Sir: It is not often I am persuaded to use the adjective "irresponsible", but I fear I must for the article written by Oliver James on SSRI antidepressants and their use ("The blue Nineties", 11 February), and in particular the suggestion that any other pharmaceutical management of depression should not be tolerated.

Let us examine the proper facts, as outlined in The Treatment of Depression in Primary Care. This document reviews 162 worldwide research papers on depression.

Fact 1: Cognitive therapy has been shown to be as effective as other treatments of depression in primary care.

Fact 2: There is no significant difference in efficacy or compliance with treatment between tricyclic antidepressants and SSRIs. Compliance is clearly related to acceptability by patients of the effect of the drugs.

Fact 3: Shift to use of SSRIs as first-line drugs for depression would cost the NHS an additional pounds 100m per year for no greater clinical outcome.

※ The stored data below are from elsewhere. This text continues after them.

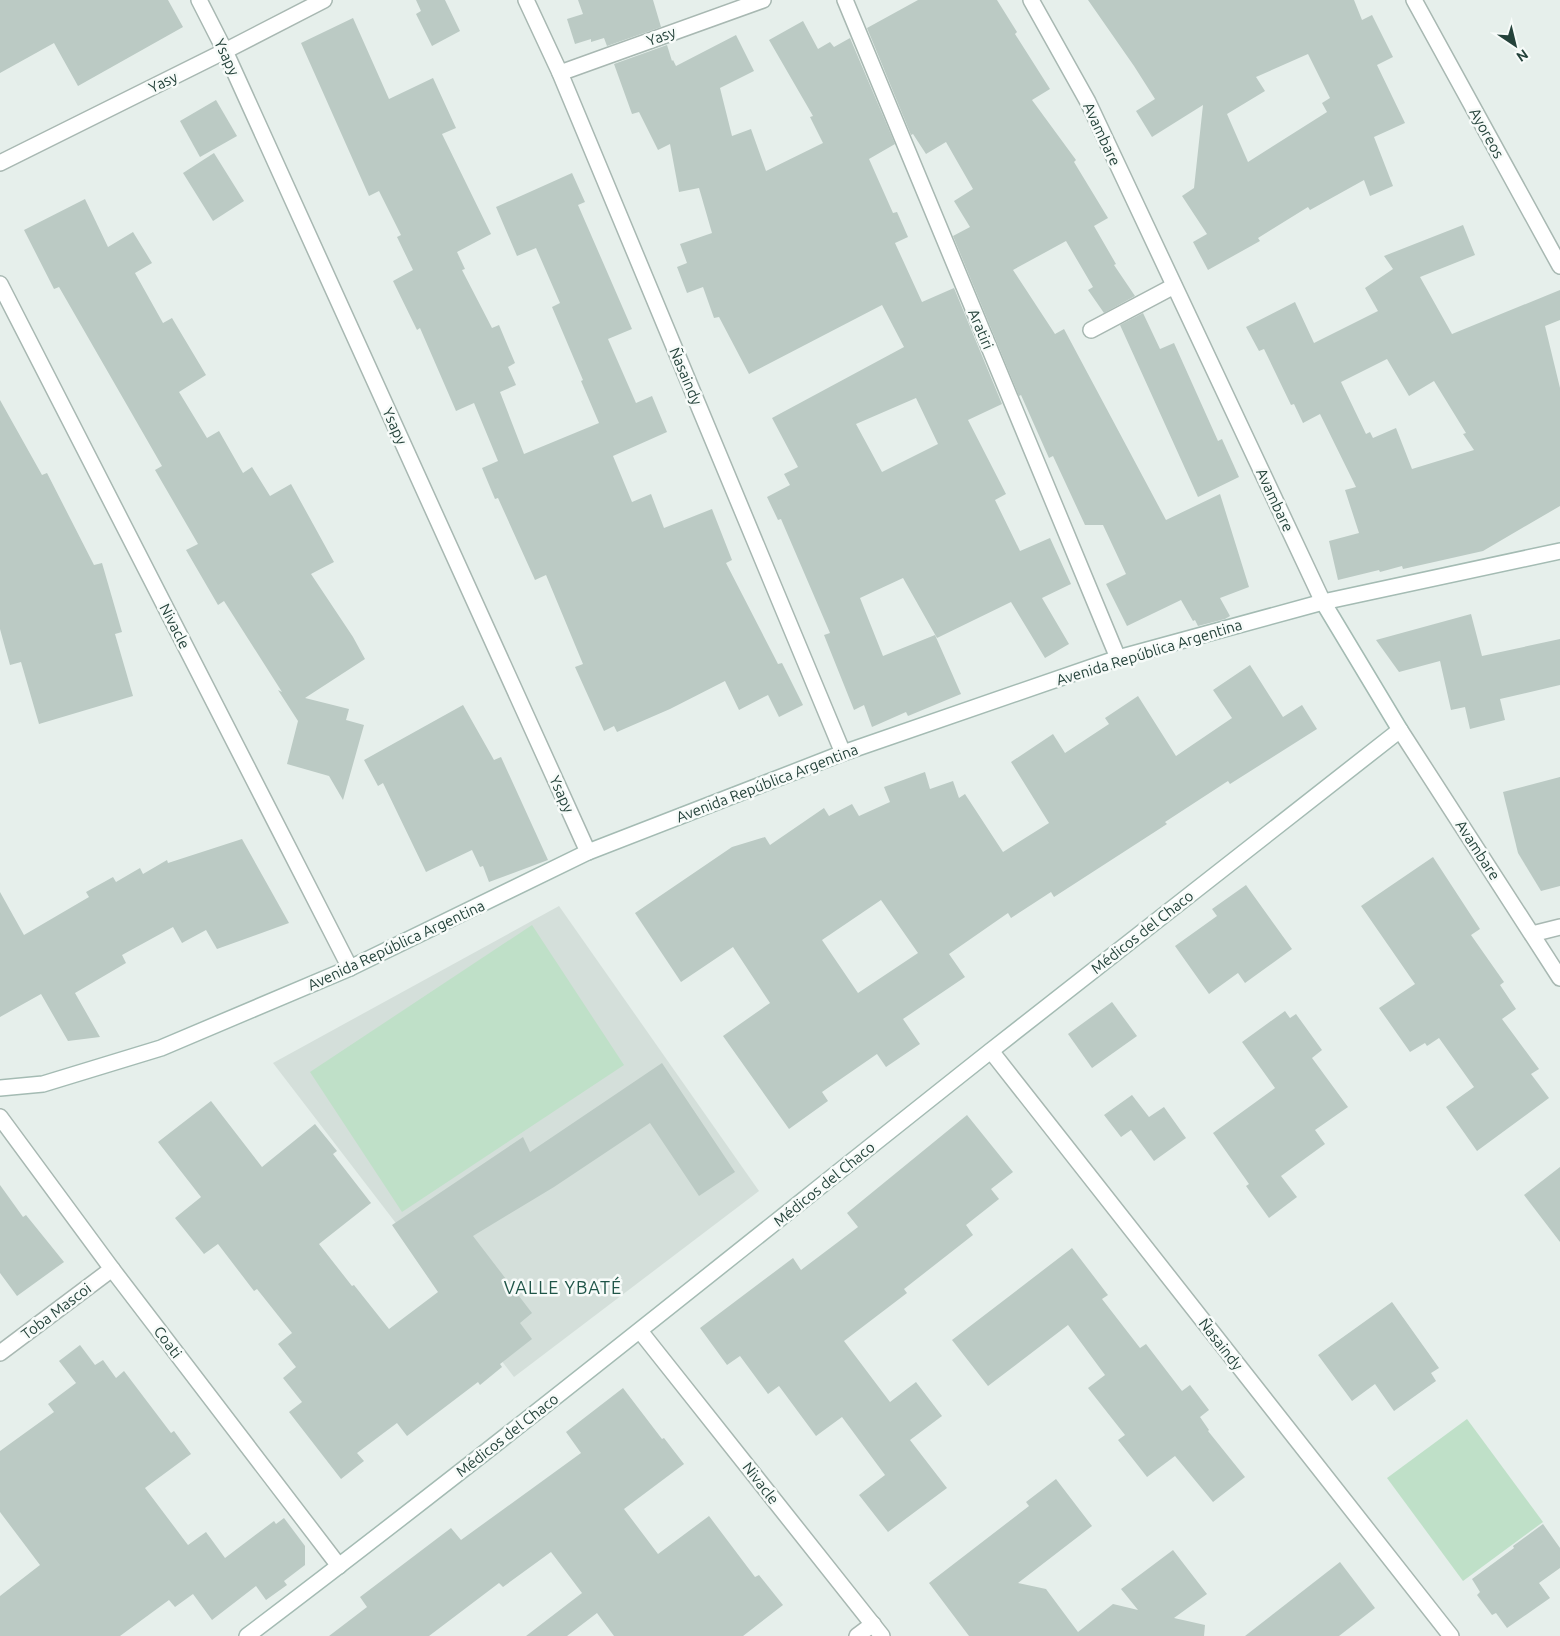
<svg xmlns="http://www.w3.org/2000/svg" width="1560" height="1636" font-family="Ubuntu,sans-serif">
  <rect width="100%" height="100%" fill="#e6efeb"/>
  <polygon fill="#d4dfda" points="559,906 759,1191 514,1377 273,1063"/>
  <g fill="#bfe0c8">
    <polygon points="532,925 624,1065 402,1212 310,1072"/>
    <polygon points="1467,1419 1543,1522 1463,1581 1387,1478"/>
  </g>
  <g fill="#bbcac4" fill-rule="evenodd">
    <polygon points="0,0 168,0 183,27 78,86 54,43 0,73"/>
    <polygon points="416,0 445,0 460,31 432,46 416,14 421,11"/>
    <polygon points="578,0 653,0 661,27 607,46 604,38 591,42 591,39 575,44 567,19 583,14"/>
    <polygon points="918,0 997,0 1017,32 1015,34 1050,89 1032,100 1076,160 1074,162 1108,218 1094,226 1116,264 1114,265 1135,296 1104,313 1088,290 1093,287 1066,241 1013,270 1055,334 1064,329 1166,520 1220,494 1249,587 1220,598 1230,616 1225,619 1198,626 1195,620 1193,621 1181,600 1127,626 1106,584 1126,574 1103,525 1085,525 1053,456 1049,458 1021,395 1019,396 953,236 970,227 954,201 973,189 946,142 926,154 913,134 911,135 867,28"/>
    <path d="M1088 0H1354L1362 20 1372 15 1393 57 1377 65 1405 123 1374 137 1393 186 1370 196 1364 180 1310 210 1308 207 1258 238 1260 241 1208 270 1193 242 1207 234 1182 196 1194 188 1203 105 1152 137 1136 111 1155 99 1134 66ZM1308 54 1330 98 1322 103 1327 112 1248 162 1227 114 1265 91 1256 77Z"/>
    <polygon points="353,18 389,99 433,78 456,128 442,134 491,234 457,252 465,269 462,270 492,328 499,325 515,363 508,367 516,385 500,392 524,454 599,423 581,381 583,380 552,307 560,303 536,248 517,256 496,207 572,173 585,202 578,205 632,329 608,339 636,403 652,396 667,432 613,456 632,502 651,494 664,528 712,509 732,560 726,563 778,664 782,663 803,705 779,717 768,695 739,710 725,681 670,709 617,732 614,726 604,731 575,667 583,664 546,575 535,580 498,498 495,499 482,468 498,461 474,403 456,411 420,328 417,330 393,281 413,270 397,237 401,235 379,191 369,196 301,43"/>
    <path d="M803 21 818 49 830 42 834 47 850 38 895 144 869 159 893 213 897 212 908 237 895 243 922 302 954 288 1002 404 968 420 1006 494 995 500 1020 551 1050 538 1071 584 1042 598 1069 644 1045 658 1011 602 937 638 903 578 860 598 883 656 935 635 961 694 908 716 906 712 872 727 864 705 854 710 824 635 830 633 781 519 778 520 767 497 790 485 784 474 798 467 772 418 904 347 882 305 749 374 719 317 714 318 703 287 687 293 677 267 687 263 680 244 712 233 699 188 679 192 670 144 658 150 639 112 632 114 614 64 667 45 672 61 673 60 676 66 736 35 754 71 720 88 732 136 751 129 766 171 823 143 810 117 813 116 769 40ZM916 398 938 444 882 472 856 424Z"/>
    <polygon points="216,100 237,136 200,157 180,121"/>
    <polygon points="214,153 244,201 213,221 183,173"/>
    <polygon points="85,199 108,247 133,232 152,263 135,273 163,323 172,318 206,375 179,392 207,438 219,431 243,473 252,467 270,496 291,484 334,562 311,574 353,637 365,659 305,698 349,709 346,720 364,725 343,800 329,776 287,764 298,721 278,690 282,692 224,601 218,605 186,550 198,544 155,470 162,466 59,287 54,289 24,230"/>
    <path d="M1463 225 1475 255 1420 277 1452 334 1560 290V320L1545 326 1560 388V506L1483 551 1403 569 1402 566 1380 572 1379 570 1338 580 1329 541 1359 533 1345 490 1356 487 1320 414 1303 423 1294 404 1291 405 1264 349 1259 351 1246 327 1295 302 1314 343 1378 311 1365 288 1393 269 1384 256ZM1387 359 1409 396 1434 381 1466 433 1463 434 1474 450 1412 469 1396 428 1373 438 1370 432 1366 434 1341 382Z"/>
    <polygon points="1143,313 1160,349 1174,343 1218,441 1222,439 1239,477 1198,497 1120,325"/>
    <polygon points="0,400 42,475 47,473 94,565 102,563 122,632 115,634 133,696 39,724 21,662 10,665 0,629"/>
    <polygon points="1471,614 1482,656 1560,639 1560,685 1500,699 1505,720 1470,729 1465,707 1451,710 1440,661 1399,672 1376,640"/>
    <path d="M1250 665 1283 717 1302 705 1317 729 1230 784 1228 781 1165 822 1167 824 1054 897 1051 892 1011 918 1008 913 949 954 965 977 903 1019 920 1044 886 1067 877 1054 822 1092 828 1101 789 1129 723 1036 770 1003 733 947 681 982 635 913 732 847 765 837 770 845 824 808 829 816 852 804 859 816 890 802 884 787 925 772 930 789 953 781 959 798 965 794 1003 852 1049 823 1011 762 1053 734 1065 753 1109 724 1105 718 1138 696 1176 756 1232 718 1213 690ZM881 900 918 953 858 993 822 940Z"/>
    <polygon points="463,705 494,760 501,757 548,860 489,882 483,866 480,867 472,850 426,872 383,783 378,786 364,760"/>
    <polygon points="1560,777 1560,886 1541,891 1518,853 1503,792"/>
    <polygon points="242,839 289,923 217,949 206,930 182,943 173,927 122,955 126,963 75,993 100,1037 68,1041 41,994 0,1017 0,892 24,935 89,897 86,892 113,877 116,882 140,868 143,874 167,860 168,863"/>
    <polygon points="1433,857 1480,929 1471,935 1504,982 1500,985 1516,1009 1502,1019 1539,1069 1531,1074 1549,1098 1477,1151 1446,1107 1474,1087 1439,1038 1427,1046 1425,1043 1410,1052 1379,1008 1415,984 1361,906"/>
    <polygon points="1246,885 1292,949 1245,983 1238,973 1209,994 1175,946 1217,916 1212,909"/>
    <polygon points="1112,1002 1137,1036 1092,1068 1068,1034"/>
    <polygon points="1285,1011 1290,1018 1296,1014 1322,1050 1312,1058 1348,1107 1315,1130 1325,1144 1281,1176 1297,1197 1269,1218 1246,1186 1249,1184 1213,1133 1275,1088 1242,1042"/>
    <polygon points="662,1063 735,1172 699,1196 650,1123 554,1187 473,1236 532,1313 520,1323 532,1339 500,1364 502,1367 480,1385 478,1382 407,1436 397,1423 357,1453 364,1461 341,1479 289,1412 302,1402 283,1378 296,1367 278,1344 292,1333 257,1289 254,1291 218,1244 204,1254 175,1218 201,1197 158,1142 211,1101 262,1167 315,1124 337,1151 333,1154 371,1203 319,1244 352,1286 354,1285 389,1329 438,1292 392,1225 523,1137 530,1152"/>
    <polygon points="1132,1095 1149,1117 1164,1107 1186,1138 1154,1161 1131,1130 1121,1137 1104,1115"/>
    <polygon points="967,1115 1013,1172 991,1189 999,1199 966,1225 973,1235 904,1289 907,1293 844,1341 890,1402 916,1382 942,1416 910,1440 947,1488 888,1532 859,1495 885,1475 842,1417 816,1436 779,1386 768,1394 740,1356 727,1365 700,1328 793,1258 801,1270 858,1227 847,1213"/>
    <polygon points="1560,1167 1560,1242 1524,1195"/>
    <polygon points="0,1185 23,1217 26,1215 64,1262 17,1296 0,1273"/>
    <polygon points="1072,1248 1108,1295 1102,1299 1140,1348 1146,1344 1182,1391 1190,1385 1209,1410 1200,1417 1209,1430 1208,1431 1245,1477 1213,1502 1175,1456 1147,1477 1118,1440 1125,1435 1088,1388 1105,1375 1068,1325 988,1386 952,1340"/>
    <polygon points="1392,1302 1439,1368 1431,1373 1436,1381 1394,1411 1375,1384 1352,1401 1318,1355"/>
    <polygon points="80,1345 95,1365 103,1360 116,1378 124,1371 171,1433 174,1431 191,1454 145,1488 188,1545 206,1532 225,1558 274,1521 276,1524 284,1518 305,1546 305,1565 284,1581 287,1585 266,1600 256,1586 212,1620 193,1594 175,1607 169,1600 120,1636 0,1636 0,1596 40,1565 0,1512 0,1451 54,1412 48,1404 76,1383 59,1361"/>
    <polygon points="623,1388 662,1439 664,1438 684,1464 624,1509 658,1554 709,1516 755,1577 759,1575 783,1605 743,1636 614,1636 597,1613 567,1636 526,1636 582,1593 551,1552 503,1587 499,1583 429,1636 329,1636 367,1607 360,1597 451,1528 461,1540 581,1453 566,1432"/>
    <polygon points="1056,1479 1092,1526 1018,1583 1046,1589 1078,1632 1113,1604 1138,1610 1121,1589 1173,1550 1207,1594 1174,1618 1205,1625 1204,1636 969,1636 929,1583 1029,1506 1026,1502"/>
    <polygon points="1543,1524 1560,1548 1560,1568 1539,1583 1550,1598 1507,1628 1496,1613 1492,1615 1477,1595 1480,1592 1472,1579 1514,1548 1513,1546"/>
    <polygon points="1340,1562 1375,1608 1339,1636 1245,1636"/>
  </g>
  <g fill="none" stroke-linecap="round" stroke-linejoin="round">
    <defs>
      <g id="street">
        <polyline points="199,0 225,51 588,852"/>
        <polyline points="526,0 560,73 843,753"/>
        <polyline points="845,0 1118,658"/>
        <polyline points="1031,0 1088,102 1323,602"/>
        <polyline points="1414,0 1560,266"/>
        <polyline points="560,73 763,0"/>
        <polyline points="0,163 225,51 324,0"/>
        <polyline points="0,284 350,968"/>
        <polyline points="1091,330 1174,286"/>
        <polyline points="1400,730 1560,978"/>
        <polyline points="1532,934 1560,927"/>
        <polyline points="991,1051 1451,1636"/>
        <polyline points="0,1117 112,1269 339,1566"/>
        <polyline points="640,1331 882,1636"/>
        <polyline points="0,1353 112,1269"/>
        <polyline points="857,1636 873,1624"/>
      </g>
      <g id="secondary">
        <polyline points="0,1088 43,1084 161,1048 350,968 588,852 843,753 1118,658 1323,602 1560,551"/>
        <path d="M247 1636C498 1446 742 1248 988 1053 1125 945 1263 838 1400 730L1323 602"/>
      </g>
    </defs>
    <use href="#street" stroke="#a8b8b2" stroke-width="18"/>
    <use href="#secondary" stroke="#a4bbb3" stroke-width="18"/>
    <use href="#street" stroke="#fff" stroke-width="15"/>
    <use href="#secondary" stroke="#fff" stroke-width="15"/>
  </g>
  <g text-anchor="middle" dominant-baseline="central" stroke-width="5" stroke-linejoin="round" paint-order="stroke">
    <g font-size="15" fill="#24423a" stroke="#f7fbf9">
      <text transform="translate(661 36) rotate(-20)">Yasy</text>
      <text transform="translate(227 57) rotate(65)">Ysapy</text>
      <text transform="translate(163 82) rotate(-26)">Yasy</text>
      <text transform="translate(1487 133) rotate(61)">Ayoreos</text>
      <text transform="translate(1102 134) rotate(65)">Avambare</text>
      <text transform="translate(981 329) rotate(67)">Aratiri</text>
      <text transform="translate(686 376) rotate(67)">Ñasaindy</text>
      <text transform="translate(395 426) rotate(66)">Ysapy</text>
      <text transform="translate(1275 500) rotate(65)">Avambare</text>
      <text transform="translate(175 626) rotate(63)">Nivacle</text>
      <text transform="translate(1149 652) rotate(-17)">Avenida República Argentina</text>
      <text transform="translate(767 783) rotate(-21)">Avenida República Argentina</text>
      <text transform="translate(562 794) rotate(66)">Ysapy</text>
      <text transform="translate(1478 850) rotate(57)">Avambare</text>
      <text transform="translate(1142 932) rotate(-38)">Médicos del Chaco</text>
      <text transform="translate(396 945) rotate(-25)">Avenida República Argentina</text>
      <text transform="translate(824 1184) rotate(-39)">Médicos del Chaco</text>
      <text transform="translate(56 1311) rotate(-37)">Toba Mascoi</text>
      <text transform="translate(168 1342) rotate(53)">Coati</text>
      <text transform="translate(1221 1344) rotate(52)">Ñasaindy</text>
      <text transform="translate(507 1435) rotate(-38)">Médicos del Chaco</text>
      <text transform="translate(761 1483) rotate(52)">Nivacle</text>
    </g>
    <g font-size="18" letter-spacing="1" fill="#1f5548" stroke="#f7fbf9">
      <text x="563" y="1287">VALLE YBATÉ</text>
    </g>
  </g>
  <g transform="translate(1515 45) rotate(145)" stroke="#f7fbf9" stroke-width="4" paint-order="stroke">
  <path d="M0-4L9 19L0 12L-9 19Z" fill="#24423a"/>
  <text y="-8" font-size="14" font-weight="bold" text-anchor="middle" fill="#24423a">N</text>
  </g>
</svg>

SSRIs do have a place, but not the one advocated by Mr James. They are highly effective where phobic symptoms are a feature and in eating disorders. However, if Mr James and his ilk were to have their way, there would be far fewer resources to employ the therapists and mental health staff he also advocates using.

There is also one further fact he omitted. Paroxetine, one of the SSRIs, produces withdrawal reactions on cessation. This implies dependency can occur. I remember similar newspaper articles in the 1970s to that of Mr James's, talking about the wonder drugs of Valium and Librium . . . and we all know where that sorry episode ended.